所给文本 —
现代汉语的表意功能,它的能指与所指,它的语法以及由这语法规定的它的声音和节奏,与古汉语相比,都发生了彻底的变化。

即使那些在现代汉语中得到保留的古汉语词汇,它的意义和内含也有了微妙的改变,从而背叛了它的文言出生。

它们在句法结构中的作用也完全不同了,而构成诗行的最基本单位正是句子。

现代汉语正是通过这种从内到外的彻底的脱胎换骨换来了它的新生和未来。

相反,现代汉语与西方符号语言倒有着不可分割的血缘关系,后者正是现代汉语的语法、表意功能、基本词汇及其能指与所指,它的语感、声音和节奏的主要来源。

最根本的,它区别于古汉语的特殊的感性,正是通过翻译引进的“西方感性”。

正因如此,由于林庚先生的格律理论是从古代汉语诗歌形式的发展规律总结出来的,对新诗建立自己的格律和普遍形式并不适用。

当然,这并不否认林庚先生对半逗律的发现在古典诗歌研究中所具有的重大理论价值,只不过由于现代汉语与古汉语相比,具有很大的特殊性,它并不符合新诗创作的内在规律,因而很难用于指导新诗的写作。

林先生为他的新诗格律理论找到的支持理由主要有两个:一是半逗律诗行“乃是中国诗行基于自己的语言特征所遵循的基本规律,这也就是中国诗歌民族形式上的普遍特征”,按照这一基本规律建立的基本诗行(如“五四体”)“最接近于民族传统,也最适合于口语的发展”。

二是这一形式是“大众所最容易接受的形式”,可以做到深入浅出,“接近于大众而不流于浅,获得诗的表现而不落于深”,在深与浅之间建起一个桥梁。

事实上,后一个理由也是林先生进行新诗民族形式的尝试和理论探索的动力。

林先生在一篇文章中曾写到许多写新诗的学生在上过旧诗的诗选课后纷纷改写旧诗。

任务说明 —
(A) 请逐一列出所给文本中用引号括起的全部内容。
(B) 照原文抄录所给文本中从“相反,现代汉语与西方符号语言”到“己的格律和普遍形式并不适用。”的部分。

给定数据 —

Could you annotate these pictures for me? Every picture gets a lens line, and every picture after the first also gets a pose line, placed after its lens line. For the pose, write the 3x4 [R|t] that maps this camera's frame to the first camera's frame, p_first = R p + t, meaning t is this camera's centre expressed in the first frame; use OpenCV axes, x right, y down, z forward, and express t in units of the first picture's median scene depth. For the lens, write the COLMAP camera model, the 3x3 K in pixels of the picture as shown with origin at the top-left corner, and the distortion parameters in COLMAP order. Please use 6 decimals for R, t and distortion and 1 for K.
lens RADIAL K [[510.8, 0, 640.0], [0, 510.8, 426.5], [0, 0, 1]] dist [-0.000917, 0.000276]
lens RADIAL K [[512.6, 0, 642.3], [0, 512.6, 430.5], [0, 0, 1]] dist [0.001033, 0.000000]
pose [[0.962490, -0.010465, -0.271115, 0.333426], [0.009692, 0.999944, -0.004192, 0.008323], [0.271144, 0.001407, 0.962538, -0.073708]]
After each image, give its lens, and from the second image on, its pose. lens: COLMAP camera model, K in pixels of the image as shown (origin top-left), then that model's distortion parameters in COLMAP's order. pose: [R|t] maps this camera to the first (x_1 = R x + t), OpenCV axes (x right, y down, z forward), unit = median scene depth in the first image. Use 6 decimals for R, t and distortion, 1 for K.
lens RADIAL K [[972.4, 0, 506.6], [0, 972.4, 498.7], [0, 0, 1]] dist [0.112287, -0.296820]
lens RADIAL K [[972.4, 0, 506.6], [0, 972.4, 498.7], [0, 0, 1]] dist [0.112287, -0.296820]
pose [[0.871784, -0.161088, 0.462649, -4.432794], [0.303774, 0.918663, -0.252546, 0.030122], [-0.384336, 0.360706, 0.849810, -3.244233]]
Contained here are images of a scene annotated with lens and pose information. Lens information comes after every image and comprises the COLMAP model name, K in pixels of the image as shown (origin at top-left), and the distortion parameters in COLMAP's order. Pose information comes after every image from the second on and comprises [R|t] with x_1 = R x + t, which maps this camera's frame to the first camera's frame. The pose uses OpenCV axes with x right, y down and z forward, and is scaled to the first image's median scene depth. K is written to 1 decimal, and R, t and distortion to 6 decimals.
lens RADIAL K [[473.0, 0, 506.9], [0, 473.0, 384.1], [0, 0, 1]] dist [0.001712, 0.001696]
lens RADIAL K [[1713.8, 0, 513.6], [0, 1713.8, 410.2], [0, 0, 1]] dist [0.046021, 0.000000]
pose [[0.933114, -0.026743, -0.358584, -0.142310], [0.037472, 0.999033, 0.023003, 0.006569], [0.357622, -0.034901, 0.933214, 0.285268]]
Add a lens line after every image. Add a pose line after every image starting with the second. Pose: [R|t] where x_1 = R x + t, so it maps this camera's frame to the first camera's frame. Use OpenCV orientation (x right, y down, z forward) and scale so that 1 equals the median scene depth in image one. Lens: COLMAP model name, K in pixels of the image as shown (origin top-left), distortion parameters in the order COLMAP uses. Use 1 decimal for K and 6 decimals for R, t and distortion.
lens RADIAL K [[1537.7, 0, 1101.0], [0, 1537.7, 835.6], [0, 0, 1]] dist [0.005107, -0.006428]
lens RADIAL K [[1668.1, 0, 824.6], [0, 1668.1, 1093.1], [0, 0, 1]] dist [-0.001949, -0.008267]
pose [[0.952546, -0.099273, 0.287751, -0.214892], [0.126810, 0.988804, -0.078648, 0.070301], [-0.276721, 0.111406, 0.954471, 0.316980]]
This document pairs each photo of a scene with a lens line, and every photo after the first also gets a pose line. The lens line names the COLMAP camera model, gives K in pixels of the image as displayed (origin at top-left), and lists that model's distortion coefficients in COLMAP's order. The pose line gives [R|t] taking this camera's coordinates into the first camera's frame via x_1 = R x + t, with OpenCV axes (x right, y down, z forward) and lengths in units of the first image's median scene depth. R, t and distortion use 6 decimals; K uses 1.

练习答案 —
(A)
西方感性
乃是中国诗行基于自己的语言特征所遵循的基本规律,这也就是中国诗歌民族形式上的普遍特征
五四体
最接近于民族传统,也最适合于口语的发展
大众所最容易接受的形式
接近于大众而不流于浅,获得诗的表现而不落于深

(B)
相反,现代汉语与西方符号语言倒有着不可分割的血缘关系,后者正是现代汉语的语法、表意功能、基本词汇及其能指与所指,它的语感、声音和节奏的主要来源。

最根本的,它区别于古汉语的特殊的感性,正是通过翻译引进的“西方感性”。

正因如此,由于林庚先生的格律理论是从古代汉语诗歌形式的发展规律总结出来的,对新诗建立自己的格律和普遍形式并不适用。